───── The input
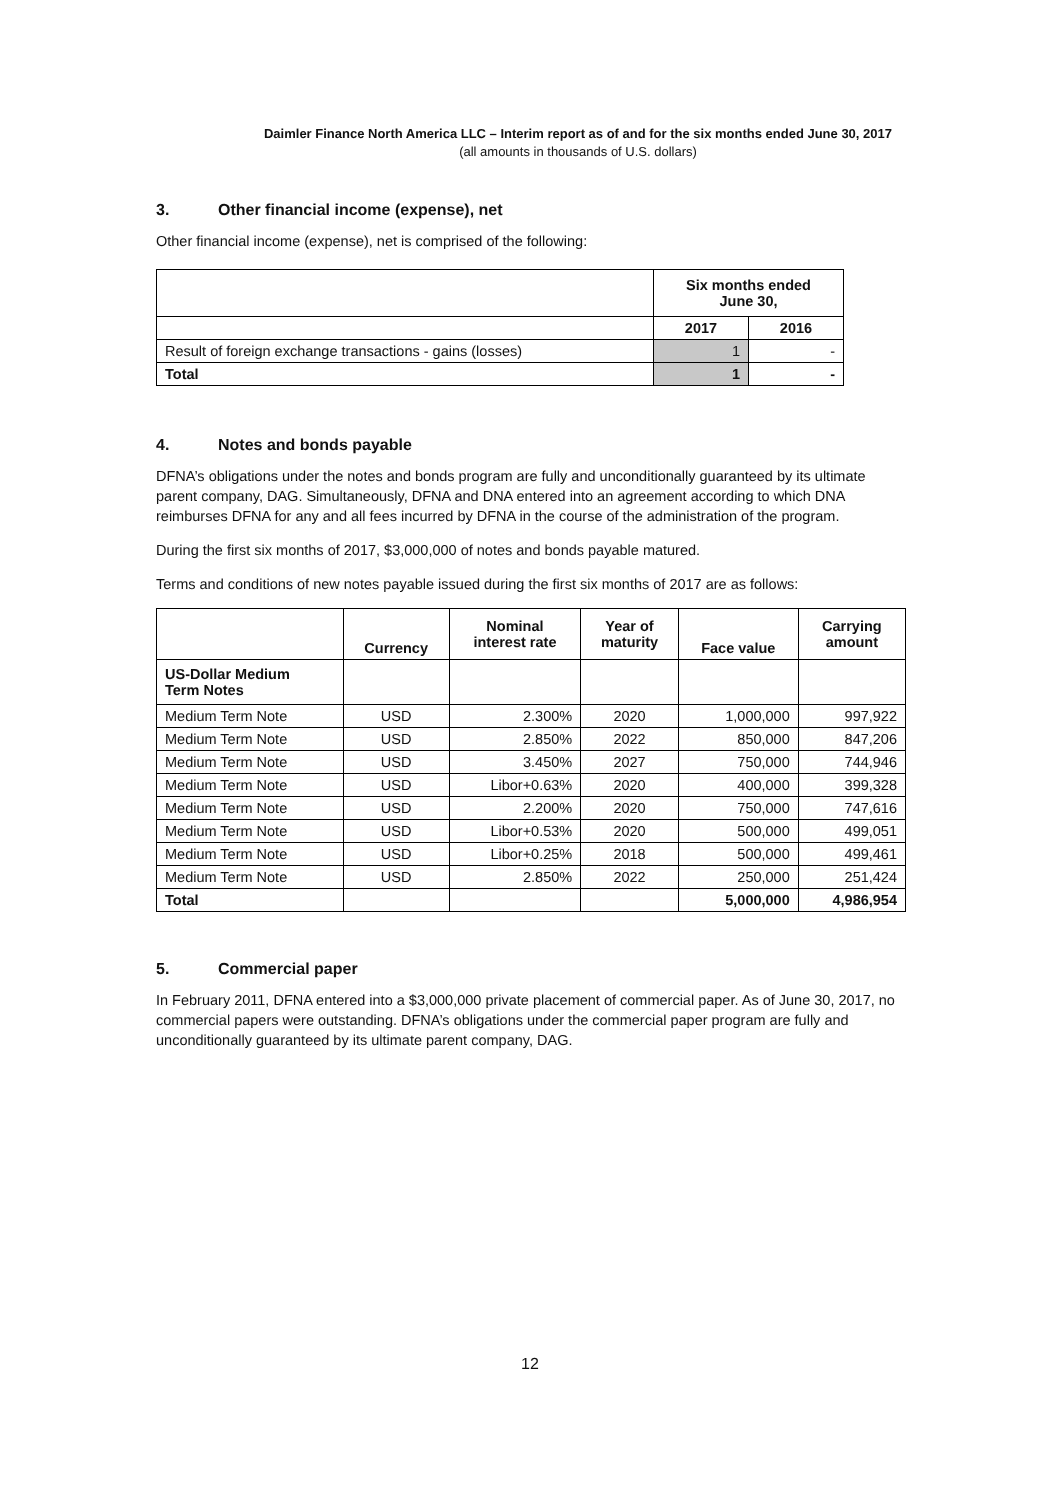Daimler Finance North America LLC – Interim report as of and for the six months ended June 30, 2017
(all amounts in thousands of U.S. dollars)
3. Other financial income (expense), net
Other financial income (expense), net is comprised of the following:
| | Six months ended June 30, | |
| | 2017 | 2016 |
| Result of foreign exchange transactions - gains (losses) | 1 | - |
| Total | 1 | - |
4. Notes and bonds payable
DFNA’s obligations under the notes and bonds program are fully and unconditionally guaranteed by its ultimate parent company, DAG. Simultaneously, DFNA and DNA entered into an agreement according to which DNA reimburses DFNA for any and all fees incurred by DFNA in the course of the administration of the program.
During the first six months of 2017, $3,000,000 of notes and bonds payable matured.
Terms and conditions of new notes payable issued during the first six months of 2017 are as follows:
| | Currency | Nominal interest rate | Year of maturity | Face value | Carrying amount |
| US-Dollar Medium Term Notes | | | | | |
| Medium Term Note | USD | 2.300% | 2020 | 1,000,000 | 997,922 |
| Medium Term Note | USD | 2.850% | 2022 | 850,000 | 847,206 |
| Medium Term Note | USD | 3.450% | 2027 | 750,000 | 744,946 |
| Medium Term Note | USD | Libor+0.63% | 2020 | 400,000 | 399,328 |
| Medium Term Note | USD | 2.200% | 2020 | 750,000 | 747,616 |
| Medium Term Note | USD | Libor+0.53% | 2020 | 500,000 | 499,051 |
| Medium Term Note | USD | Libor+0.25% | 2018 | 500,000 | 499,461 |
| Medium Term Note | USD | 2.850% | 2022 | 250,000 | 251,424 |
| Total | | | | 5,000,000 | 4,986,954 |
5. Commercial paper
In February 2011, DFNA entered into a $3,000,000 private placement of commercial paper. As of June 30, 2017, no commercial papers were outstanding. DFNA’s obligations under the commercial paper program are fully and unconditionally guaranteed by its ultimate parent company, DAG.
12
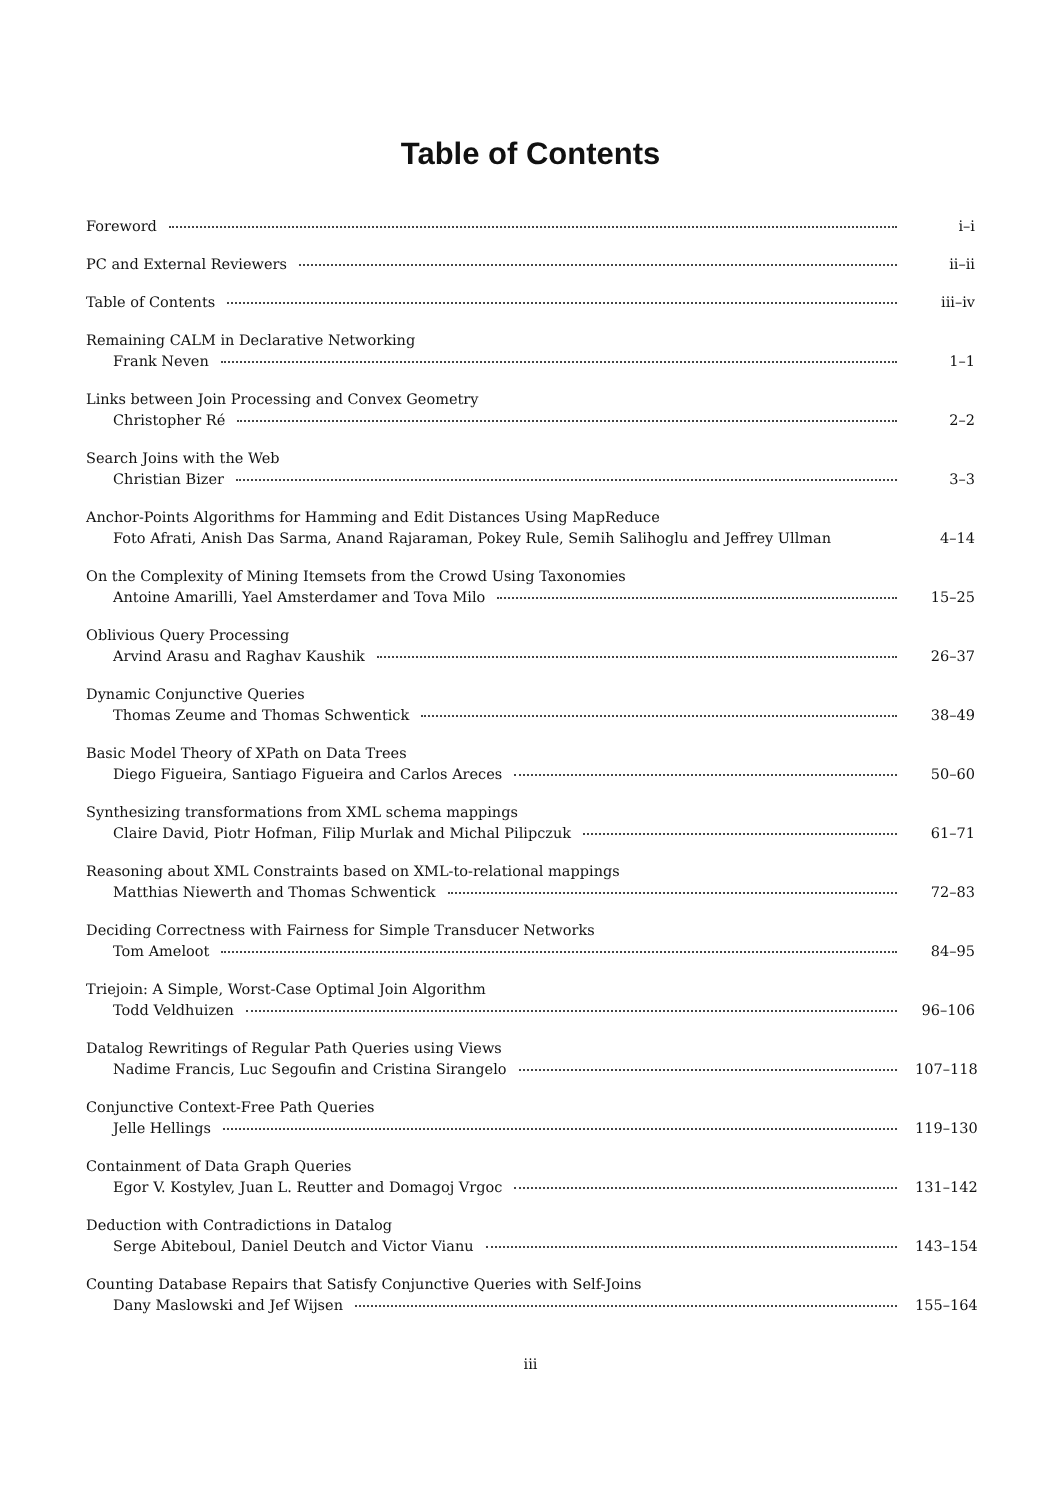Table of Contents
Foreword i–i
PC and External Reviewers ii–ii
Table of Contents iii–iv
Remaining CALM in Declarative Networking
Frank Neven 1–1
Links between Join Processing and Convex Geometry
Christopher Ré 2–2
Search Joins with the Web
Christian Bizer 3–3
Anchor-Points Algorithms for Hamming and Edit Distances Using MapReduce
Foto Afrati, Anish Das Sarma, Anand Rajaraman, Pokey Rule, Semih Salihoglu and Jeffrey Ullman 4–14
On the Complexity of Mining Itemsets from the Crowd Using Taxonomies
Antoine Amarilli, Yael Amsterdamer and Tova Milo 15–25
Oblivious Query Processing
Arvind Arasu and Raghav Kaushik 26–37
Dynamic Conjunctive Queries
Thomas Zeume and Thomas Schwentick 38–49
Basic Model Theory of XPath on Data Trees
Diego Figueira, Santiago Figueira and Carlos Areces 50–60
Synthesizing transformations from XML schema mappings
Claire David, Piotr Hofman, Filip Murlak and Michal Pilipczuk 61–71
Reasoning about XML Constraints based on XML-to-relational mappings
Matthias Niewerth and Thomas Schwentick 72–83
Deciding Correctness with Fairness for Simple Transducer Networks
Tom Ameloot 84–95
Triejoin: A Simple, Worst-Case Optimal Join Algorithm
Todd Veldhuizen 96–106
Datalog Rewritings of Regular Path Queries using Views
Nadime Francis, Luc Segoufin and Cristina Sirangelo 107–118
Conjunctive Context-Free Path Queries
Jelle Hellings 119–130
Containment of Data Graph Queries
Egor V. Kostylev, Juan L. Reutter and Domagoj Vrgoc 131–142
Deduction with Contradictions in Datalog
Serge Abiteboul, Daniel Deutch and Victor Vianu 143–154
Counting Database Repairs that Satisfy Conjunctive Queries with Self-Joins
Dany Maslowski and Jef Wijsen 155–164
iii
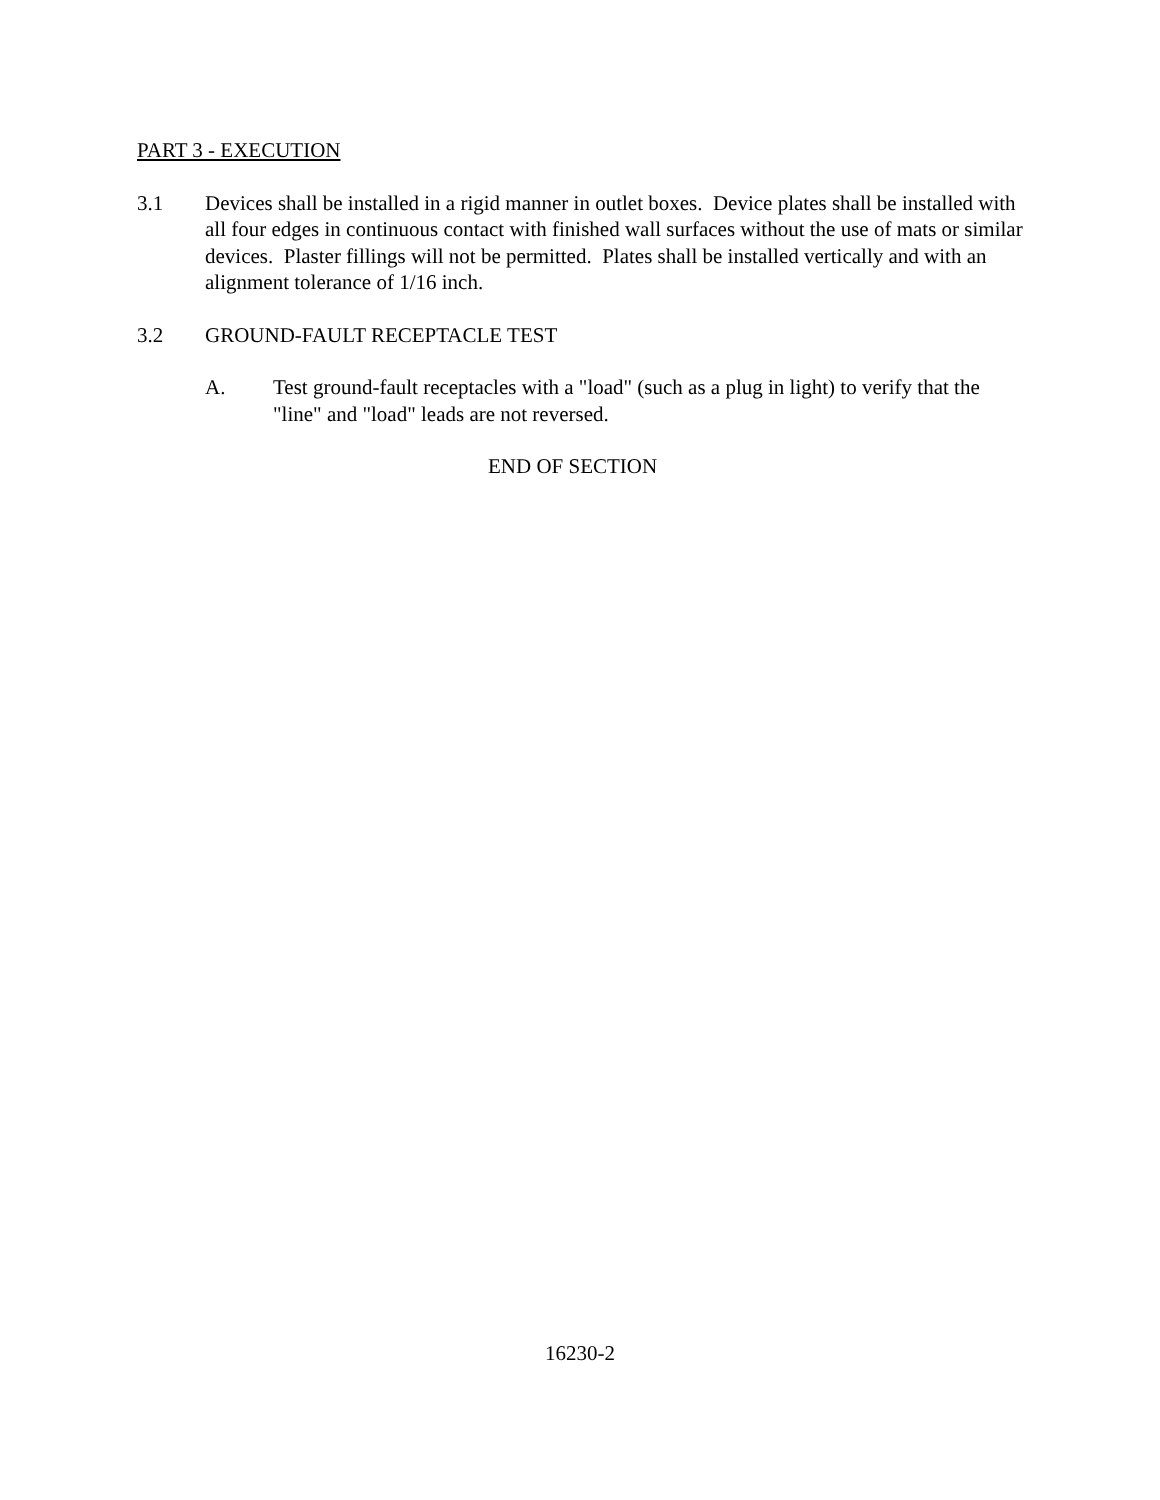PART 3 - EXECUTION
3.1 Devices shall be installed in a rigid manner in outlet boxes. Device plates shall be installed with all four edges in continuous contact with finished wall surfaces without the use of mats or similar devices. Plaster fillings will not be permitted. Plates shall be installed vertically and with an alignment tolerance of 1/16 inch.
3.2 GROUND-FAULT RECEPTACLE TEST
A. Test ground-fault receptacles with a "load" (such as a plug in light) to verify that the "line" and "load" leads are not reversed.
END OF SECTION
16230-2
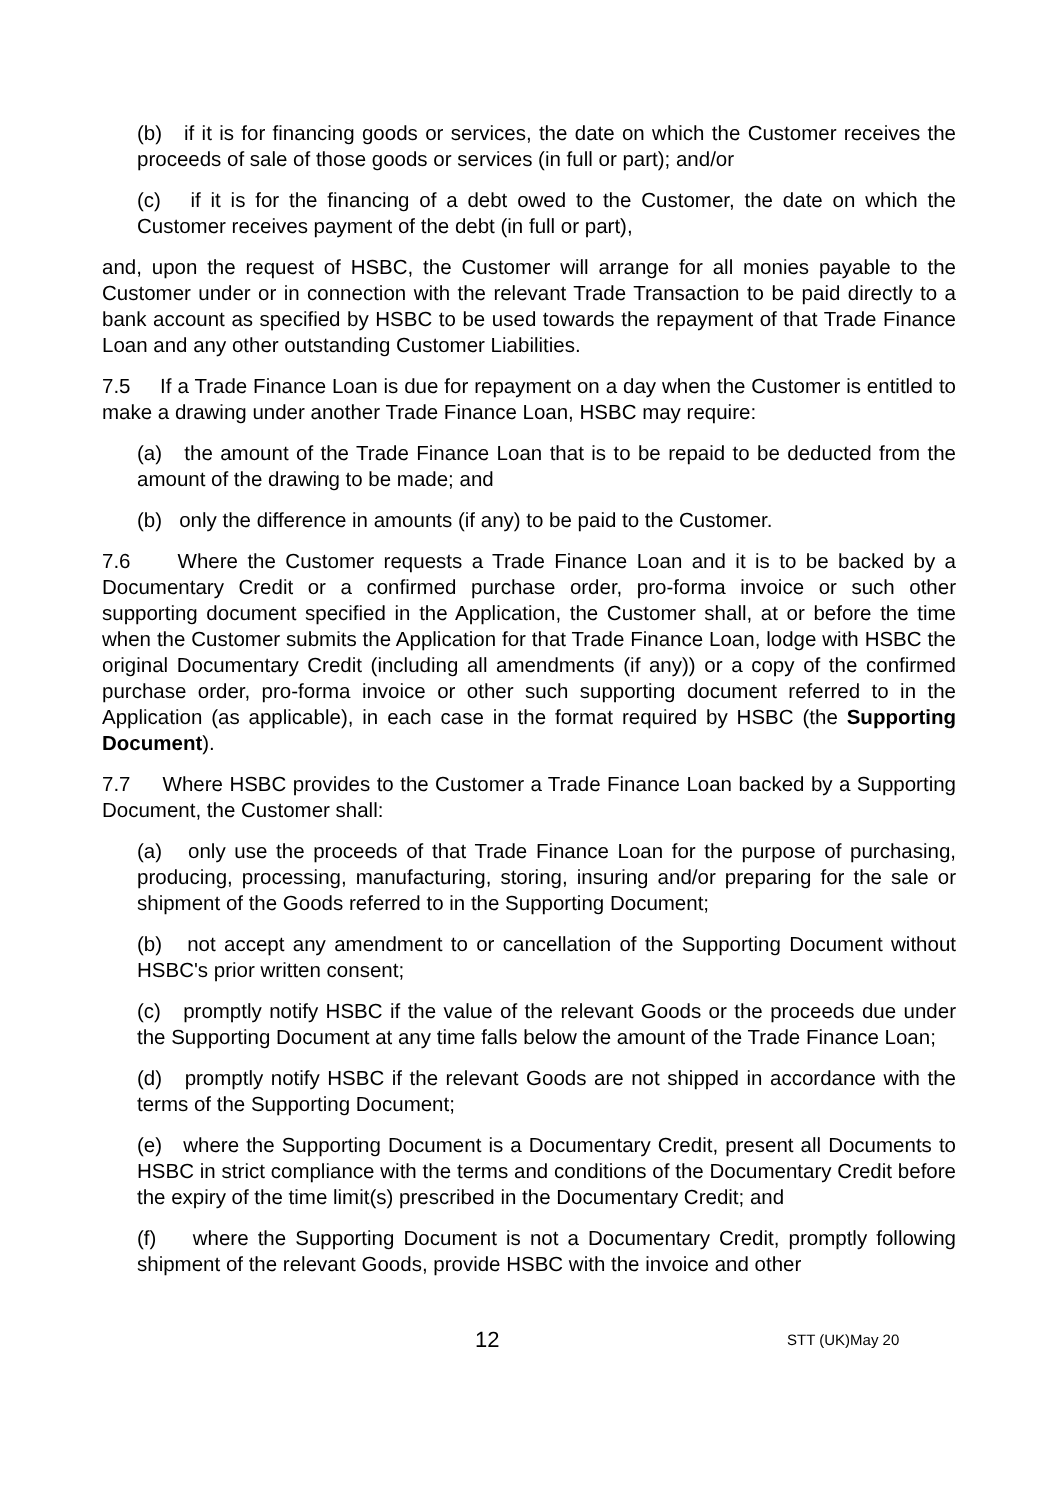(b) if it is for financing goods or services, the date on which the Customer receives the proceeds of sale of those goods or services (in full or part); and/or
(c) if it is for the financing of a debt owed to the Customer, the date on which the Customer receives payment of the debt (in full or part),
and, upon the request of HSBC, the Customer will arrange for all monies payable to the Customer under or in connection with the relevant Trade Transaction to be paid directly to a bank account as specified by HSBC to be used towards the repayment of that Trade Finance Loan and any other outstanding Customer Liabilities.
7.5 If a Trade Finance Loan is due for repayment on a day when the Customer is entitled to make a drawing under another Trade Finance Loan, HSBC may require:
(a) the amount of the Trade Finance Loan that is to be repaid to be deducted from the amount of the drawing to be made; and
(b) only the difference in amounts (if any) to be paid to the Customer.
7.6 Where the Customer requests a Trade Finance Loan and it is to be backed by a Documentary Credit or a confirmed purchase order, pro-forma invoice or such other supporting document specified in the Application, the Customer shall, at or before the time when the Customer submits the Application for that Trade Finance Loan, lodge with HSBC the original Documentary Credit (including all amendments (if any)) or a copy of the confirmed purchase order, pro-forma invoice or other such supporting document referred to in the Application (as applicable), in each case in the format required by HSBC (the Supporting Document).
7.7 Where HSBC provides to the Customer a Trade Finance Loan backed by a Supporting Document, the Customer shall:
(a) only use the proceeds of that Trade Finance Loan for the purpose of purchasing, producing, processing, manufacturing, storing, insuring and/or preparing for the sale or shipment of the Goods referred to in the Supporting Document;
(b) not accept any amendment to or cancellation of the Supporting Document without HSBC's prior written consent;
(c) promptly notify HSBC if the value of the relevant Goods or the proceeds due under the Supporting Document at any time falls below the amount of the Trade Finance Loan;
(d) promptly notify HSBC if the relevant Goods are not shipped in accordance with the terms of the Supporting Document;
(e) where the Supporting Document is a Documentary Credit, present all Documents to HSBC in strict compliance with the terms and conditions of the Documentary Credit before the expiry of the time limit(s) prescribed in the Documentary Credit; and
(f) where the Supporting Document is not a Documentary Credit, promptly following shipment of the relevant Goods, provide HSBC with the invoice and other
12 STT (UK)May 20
──────────
§ **Aim of the exercise**:
From the line containing "(e) where the" down to the last line of the data, transcribe every line exactly; nothing else should appear.

§ **Exercise output**:
(e) where the Supporting Document is a Documentary Credit, present all Documents to HSBC in strict compliance with the terms and conditions of the Documentary Credit before the expiry of the time limit(s) prescribed in the Documentary Credit; and
(f) where the Supporting Document is not a Documentary Credit, promptly following shipment of the relevant Goods, provide HSBC with the invoice and other
12 STT (UK)May 20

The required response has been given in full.